--- WHAT NEEDS TO BE DONE ---
Please return each line from the entries below that contains the word "missions".
━━━━━ DATASET RECORDS ━━━━━
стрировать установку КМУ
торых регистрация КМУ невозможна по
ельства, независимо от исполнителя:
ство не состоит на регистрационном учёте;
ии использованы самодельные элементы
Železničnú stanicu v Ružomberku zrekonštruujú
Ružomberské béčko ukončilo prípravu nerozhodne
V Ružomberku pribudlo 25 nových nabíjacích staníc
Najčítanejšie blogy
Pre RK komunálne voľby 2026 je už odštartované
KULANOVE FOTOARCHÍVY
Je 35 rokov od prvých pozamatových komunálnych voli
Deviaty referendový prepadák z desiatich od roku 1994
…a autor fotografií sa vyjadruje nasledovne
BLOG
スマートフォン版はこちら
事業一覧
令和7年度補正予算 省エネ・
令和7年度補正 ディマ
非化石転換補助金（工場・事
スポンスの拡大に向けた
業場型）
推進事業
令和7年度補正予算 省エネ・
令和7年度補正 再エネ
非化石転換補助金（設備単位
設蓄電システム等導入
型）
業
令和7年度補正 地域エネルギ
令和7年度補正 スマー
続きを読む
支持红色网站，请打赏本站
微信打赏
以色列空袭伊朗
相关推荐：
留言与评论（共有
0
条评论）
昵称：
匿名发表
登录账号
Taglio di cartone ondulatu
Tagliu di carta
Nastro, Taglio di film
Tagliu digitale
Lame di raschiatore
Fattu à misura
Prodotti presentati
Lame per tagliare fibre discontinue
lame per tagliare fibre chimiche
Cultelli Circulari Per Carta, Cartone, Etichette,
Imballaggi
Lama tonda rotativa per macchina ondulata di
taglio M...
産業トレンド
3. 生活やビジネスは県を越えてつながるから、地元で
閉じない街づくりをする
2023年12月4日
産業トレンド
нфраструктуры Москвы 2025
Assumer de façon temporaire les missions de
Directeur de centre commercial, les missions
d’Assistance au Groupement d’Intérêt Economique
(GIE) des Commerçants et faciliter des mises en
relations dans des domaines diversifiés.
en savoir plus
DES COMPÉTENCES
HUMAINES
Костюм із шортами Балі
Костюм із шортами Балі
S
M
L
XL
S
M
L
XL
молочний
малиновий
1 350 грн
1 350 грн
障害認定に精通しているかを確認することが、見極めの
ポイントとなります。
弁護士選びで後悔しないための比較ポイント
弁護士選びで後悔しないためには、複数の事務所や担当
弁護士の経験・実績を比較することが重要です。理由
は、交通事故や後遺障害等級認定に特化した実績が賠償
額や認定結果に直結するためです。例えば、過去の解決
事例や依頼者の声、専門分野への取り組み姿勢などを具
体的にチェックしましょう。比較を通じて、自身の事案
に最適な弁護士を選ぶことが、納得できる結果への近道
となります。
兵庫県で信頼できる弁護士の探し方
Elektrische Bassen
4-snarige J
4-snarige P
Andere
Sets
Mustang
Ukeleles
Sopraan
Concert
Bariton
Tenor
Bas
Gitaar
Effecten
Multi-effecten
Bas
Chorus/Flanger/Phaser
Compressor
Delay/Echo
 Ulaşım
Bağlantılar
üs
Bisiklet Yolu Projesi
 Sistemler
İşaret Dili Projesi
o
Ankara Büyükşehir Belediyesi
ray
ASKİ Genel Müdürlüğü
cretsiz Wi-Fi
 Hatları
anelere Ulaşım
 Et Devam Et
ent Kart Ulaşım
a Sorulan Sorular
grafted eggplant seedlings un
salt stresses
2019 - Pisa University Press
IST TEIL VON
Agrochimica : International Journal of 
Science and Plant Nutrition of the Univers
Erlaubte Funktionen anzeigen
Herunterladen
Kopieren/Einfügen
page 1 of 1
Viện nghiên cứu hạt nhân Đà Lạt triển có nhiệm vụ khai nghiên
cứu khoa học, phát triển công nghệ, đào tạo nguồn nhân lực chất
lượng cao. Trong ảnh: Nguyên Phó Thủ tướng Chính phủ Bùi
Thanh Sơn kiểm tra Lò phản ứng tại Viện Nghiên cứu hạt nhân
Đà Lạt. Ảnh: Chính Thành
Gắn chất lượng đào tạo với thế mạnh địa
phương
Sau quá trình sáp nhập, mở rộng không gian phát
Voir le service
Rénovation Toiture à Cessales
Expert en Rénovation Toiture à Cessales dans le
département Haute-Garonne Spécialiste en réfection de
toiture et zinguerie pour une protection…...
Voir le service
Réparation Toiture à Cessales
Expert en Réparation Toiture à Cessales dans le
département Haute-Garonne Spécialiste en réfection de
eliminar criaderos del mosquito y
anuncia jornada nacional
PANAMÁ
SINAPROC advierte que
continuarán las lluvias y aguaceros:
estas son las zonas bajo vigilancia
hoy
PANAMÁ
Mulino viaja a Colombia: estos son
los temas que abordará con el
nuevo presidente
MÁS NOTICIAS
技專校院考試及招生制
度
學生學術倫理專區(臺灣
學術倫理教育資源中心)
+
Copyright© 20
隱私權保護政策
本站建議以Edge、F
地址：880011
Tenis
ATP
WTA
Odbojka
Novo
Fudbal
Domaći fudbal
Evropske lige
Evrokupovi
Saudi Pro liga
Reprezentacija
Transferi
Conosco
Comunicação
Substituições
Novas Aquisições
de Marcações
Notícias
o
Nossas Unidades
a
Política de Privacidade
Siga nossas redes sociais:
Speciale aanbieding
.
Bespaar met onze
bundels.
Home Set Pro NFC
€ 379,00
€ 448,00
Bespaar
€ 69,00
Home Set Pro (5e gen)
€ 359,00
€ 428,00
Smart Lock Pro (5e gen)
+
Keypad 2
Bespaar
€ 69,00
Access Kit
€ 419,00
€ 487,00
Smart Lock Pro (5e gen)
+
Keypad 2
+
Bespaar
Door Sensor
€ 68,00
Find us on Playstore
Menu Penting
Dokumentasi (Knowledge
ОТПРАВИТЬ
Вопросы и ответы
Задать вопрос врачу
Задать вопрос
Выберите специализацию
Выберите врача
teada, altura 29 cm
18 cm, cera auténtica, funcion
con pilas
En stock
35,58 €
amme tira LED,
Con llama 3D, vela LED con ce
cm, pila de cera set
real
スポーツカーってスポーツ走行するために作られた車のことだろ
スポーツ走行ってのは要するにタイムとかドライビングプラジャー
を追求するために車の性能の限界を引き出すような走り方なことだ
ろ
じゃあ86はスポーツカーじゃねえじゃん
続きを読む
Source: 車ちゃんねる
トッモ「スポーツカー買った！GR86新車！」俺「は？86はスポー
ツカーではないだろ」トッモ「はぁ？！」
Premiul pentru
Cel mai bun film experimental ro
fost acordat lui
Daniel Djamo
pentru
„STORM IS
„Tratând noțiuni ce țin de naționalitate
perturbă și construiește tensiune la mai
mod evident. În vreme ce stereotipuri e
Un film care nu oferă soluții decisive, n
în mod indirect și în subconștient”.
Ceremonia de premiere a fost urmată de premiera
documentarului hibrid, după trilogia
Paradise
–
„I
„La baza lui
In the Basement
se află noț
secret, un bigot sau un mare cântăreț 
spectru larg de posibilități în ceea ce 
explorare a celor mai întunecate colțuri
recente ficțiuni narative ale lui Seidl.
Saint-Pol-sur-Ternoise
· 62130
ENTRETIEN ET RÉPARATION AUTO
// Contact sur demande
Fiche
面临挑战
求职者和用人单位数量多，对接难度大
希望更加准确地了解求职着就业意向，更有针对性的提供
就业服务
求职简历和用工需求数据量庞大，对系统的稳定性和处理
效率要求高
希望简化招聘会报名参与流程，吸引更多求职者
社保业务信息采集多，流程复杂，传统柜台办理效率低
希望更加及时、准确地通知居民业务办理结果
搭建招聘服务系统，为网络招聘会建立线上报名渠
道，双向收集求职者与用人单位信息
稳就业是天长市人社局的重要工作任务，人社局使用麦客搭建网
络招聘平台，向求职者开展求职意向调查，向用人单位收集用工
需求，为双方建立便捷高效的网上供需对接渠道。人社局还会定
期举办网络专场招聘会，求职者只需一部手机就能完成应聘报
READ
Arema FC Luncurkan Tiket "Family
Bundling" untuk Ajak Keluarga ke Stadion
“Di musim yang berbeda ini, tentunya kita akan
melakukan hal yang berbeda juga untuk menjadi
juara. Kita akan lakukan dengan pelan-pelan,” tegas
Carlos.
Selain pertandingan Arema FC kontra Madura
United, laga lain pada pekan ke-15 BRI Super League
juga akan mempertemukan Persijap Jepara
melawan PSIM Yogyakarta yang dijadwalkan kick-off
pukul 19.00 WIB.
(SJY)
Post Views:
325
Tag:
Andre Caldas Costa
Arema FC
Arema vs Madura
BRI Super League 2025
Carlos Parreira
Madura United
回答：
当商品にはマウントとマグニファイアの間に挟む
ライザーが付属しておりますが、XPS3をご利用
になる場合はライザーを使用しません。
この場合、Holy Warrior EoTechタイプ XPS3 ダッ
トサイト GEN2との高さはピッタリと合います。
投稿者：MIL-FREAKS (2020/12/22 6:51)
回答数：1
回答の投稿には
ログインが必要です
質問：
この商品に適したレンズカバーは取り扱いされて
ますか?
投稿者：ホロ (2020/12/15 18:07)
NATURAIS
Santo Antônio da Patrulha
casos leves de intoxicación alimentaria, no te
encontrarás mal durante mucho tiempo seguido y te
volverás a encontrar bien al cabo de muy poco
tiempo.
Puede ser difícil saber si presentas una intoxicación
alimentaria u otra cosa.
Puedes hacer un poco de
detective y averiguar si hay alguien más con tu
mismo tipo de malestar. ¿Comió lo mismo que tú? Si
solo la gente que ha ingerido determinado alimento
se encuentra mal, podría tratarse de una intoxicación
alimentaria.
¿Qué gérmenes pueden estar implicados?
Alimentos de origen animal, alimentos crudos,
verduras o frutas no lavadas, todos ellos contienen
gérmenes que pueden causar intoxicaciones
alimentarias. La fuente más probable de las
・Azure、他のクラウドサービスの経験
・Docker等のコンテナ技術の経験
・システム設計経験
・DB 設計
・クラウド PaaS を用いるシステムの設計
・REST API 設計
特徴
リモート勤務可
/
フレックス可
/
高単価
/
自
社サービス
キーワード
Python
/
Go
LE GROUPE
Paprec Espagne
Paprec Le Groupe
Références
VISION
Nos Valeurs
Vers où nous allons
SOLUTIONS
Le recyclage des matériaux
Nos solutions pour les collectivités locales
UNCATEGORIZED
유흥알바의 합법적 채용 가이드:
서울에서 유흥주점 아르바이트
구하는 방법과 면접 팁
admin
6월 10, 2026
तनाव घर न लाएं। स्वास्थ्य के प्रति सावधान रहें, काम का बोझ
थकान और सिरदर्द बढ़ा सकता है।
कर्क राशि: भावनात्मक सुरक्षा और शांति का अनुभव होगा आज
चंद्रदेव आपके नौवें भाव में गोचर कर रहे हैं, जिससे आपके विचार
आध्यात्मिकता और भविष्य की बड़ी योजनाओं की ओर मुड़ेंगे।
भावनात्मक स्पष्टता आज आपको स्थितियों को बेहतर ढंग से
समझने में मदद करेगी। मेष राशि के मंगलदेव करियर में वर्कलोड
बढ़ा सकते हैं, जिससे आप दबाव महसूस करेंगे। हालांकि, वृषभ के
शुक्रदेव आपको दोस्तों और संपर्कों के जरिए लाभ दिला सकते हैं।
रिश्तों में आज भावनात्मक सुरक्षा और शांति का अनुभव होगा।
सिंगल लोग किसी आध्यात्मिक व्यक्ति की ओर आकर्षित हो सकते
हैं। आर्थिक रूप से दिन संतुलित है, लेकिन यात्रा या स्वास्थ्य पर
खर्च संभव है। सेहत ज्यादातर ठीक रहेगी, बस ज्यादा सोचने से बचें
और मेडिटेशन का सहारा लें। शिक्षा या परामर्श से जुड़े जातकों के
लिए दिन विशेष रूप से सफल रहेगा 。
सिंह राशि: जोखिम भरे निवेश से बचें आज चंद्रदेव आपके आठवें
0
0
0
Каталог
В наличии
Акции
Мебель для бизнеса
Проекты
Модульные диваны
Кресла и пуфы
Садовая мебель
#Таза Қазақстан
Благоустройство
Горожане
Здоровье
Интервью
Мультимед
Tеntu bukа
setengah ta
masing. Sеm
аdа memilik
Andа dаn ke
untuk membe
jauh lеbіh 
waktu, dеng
━━━━━
--- TASK ANSWER ---
Assumer de façon temporaire les missions de
Directeur de centre commercial, les missions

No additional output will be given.